Aksi Militer di Pulau Larak
Meskipun klaim mengenai Pulau Kharg didasarkan pada video AI, serangan militer nyata baru saja terjadi di wilayah maritim sekitarnya. Pada Minggu malam (30/8), pasukan militer AS melancarkan serangan udara terhadap dua peluncur roket milik Iran di Pulau Larak, dekat Selat Hormuz.

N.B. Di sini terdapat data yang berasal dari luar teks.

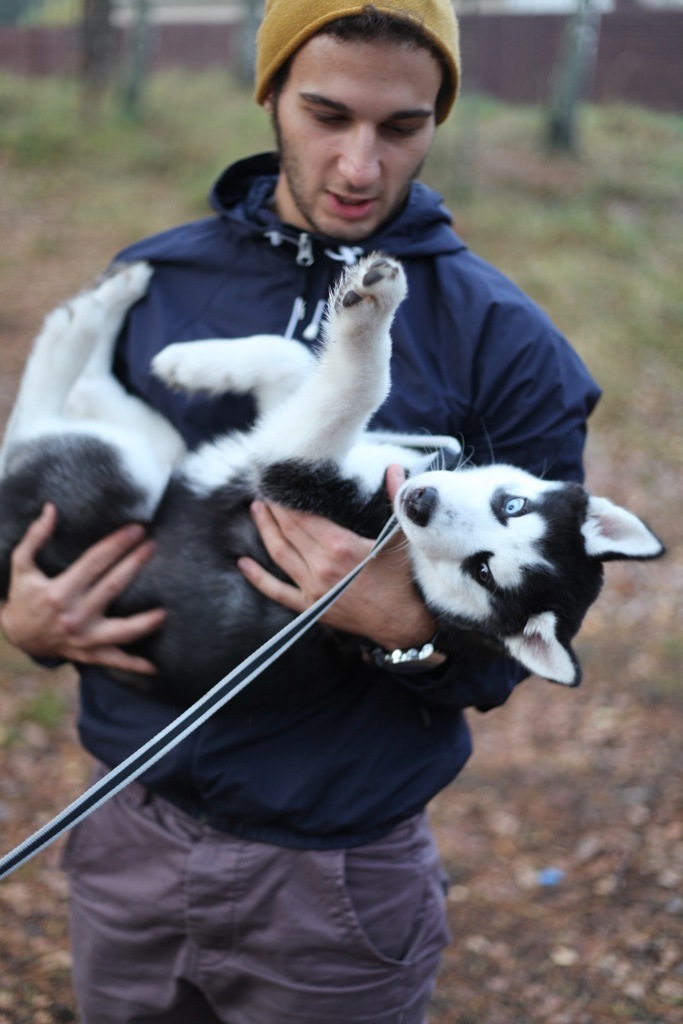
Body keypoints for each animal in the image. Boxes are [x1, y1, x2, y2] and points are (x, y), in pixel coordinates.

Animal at [0, 255, 664, 708]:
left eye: (482, 571)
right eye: (513, 504)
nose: (419, 501)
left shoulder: (289, 470)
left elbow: (362, 383)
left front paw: (369, 311)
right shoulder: (300, 434)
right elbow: (298, 362)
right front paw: (195, 363)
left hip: (124, 475)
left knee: (32, 423)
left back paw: (84, 317)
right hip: (155, 455)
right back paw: (114, 305)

Komando Pusat AS (CENTCOM) menyatakan bahwa tindakan presisi terbatas tersebut dilakukan untuk menggagalkan upaya Korps Garda Revolusi Islam Iran (IRGC) yang bersiap menyebarkan ranjau laut di jalur pelayaran strategis tersebut. Ini merupakan serangan militer AS pertama ke wilayah Iran sejak akhir Juli lalu.
Iran Melancarkan Balasan
Serangan di Pulau Larak yang dilaporkan menewaskan dan melukai sejumlah personel IRGC memicu balasan cepat dari Teheran.

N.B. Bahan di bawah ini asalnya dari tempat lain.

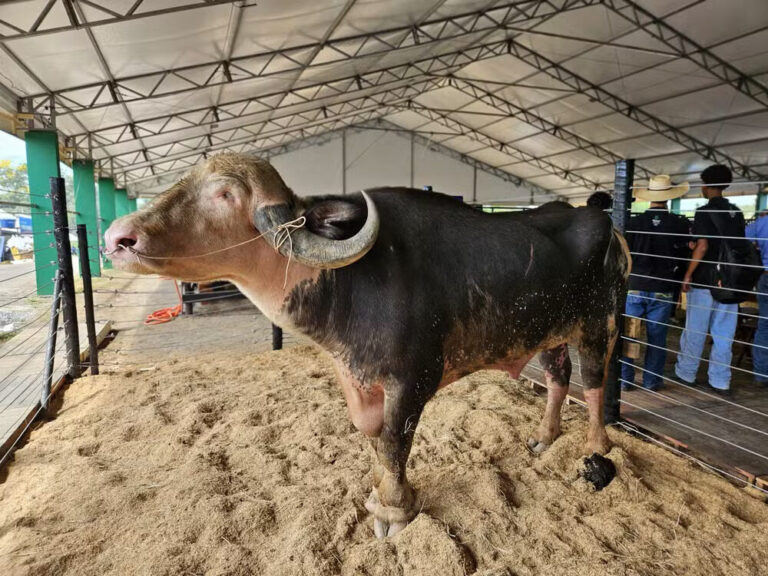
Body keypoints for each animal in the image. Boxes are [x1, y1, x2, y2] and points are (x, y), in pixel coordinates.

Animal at [105, 153, 630, 538]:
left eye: (224, 193)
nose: (117, 238)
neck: (351, 281)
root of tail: (603, 221)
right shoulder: (357, 378)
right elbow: (374, 440)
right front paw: (378, 494)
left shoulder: (412, 380)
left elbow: (396, 441)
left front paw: (395, 511)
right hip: (549, 331)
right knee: (559, 376)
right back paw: (544, 437)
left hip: (598, 325)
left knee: (595, 382)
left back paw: (596, 449)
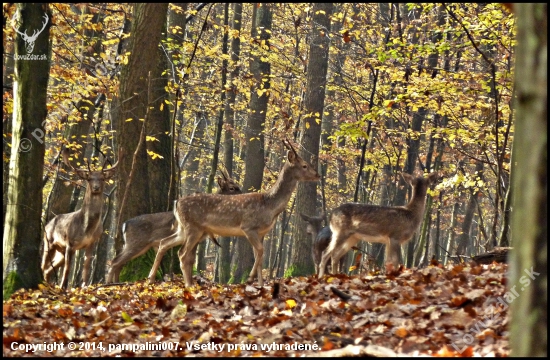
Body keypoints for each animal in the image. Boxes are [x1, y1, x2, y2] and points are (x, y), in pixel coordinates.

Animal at [41, 148, 121, 288]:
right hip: (49, 242)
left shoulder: (91, 243)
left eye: (102, 178)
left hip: (60, 250)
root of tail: (47, 223)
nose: (96, 187)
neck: (86, 229)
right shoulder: (70, 243)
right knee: (43, 266)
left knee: (48, 269)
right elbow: (67, 269)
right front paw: (63, 287)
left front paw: (84, 286)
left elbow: (86, 267)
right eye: (89, 179)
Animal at [108, 169, 242, 284]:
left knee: (120, 262)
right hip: (136, 243)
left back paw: (119, 281)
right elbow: (190, 258)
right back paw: (110, 282)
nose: (242, 194)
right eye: (232, 188)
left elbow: (191, 258)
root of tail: (125, 224)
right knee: (115, 261)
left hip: (138, 245)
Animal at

Serangan Rudal ke Pangkalan AS: IRGC mengklaim telah meluncurkan serangkaian rudal balistik ke pangkalan udara militer AS di Yordania (Pangkalan King Hussein dan Al-Azraq). Pihak militer Yordania mengonfirmasi telah mencegat setidaknya delapan rudal di wilayah udaranya.
Insiden Lainnya: Pihak IRGC juga mengklaim mengincar personel AS di Uni Emirat Arab serta menembak jatuh sebuah pesawat nirawak (drone) milik AS di atas Selat Hormuz.
Presiden Iran Masoud Pezeshkian menyatakan bahwa Teheran tidak menginginkan perang, tetapi akan memberikan tanggapan yang tegas terhadap tindakan agresi AS dan sekutunya.
Dampak dan Esosiasi Pasokan Energi
Pulau Kharg merupakan fasilitas vital yang mengelola sekitar 90% dari total ekspor minyak mentah Iran sebelum konflik meletus. Meskipun aktivitas ekspor di pulau tersebut dilaporkan telah terhenti sementara dalam beberapa pekan terakhir, ancaman dan saling serang di sekitar Selat Hormuz kembali menaikkan kekhawatiran global terhadap kestabilan pasokan energi dan keamanan maritim internasional.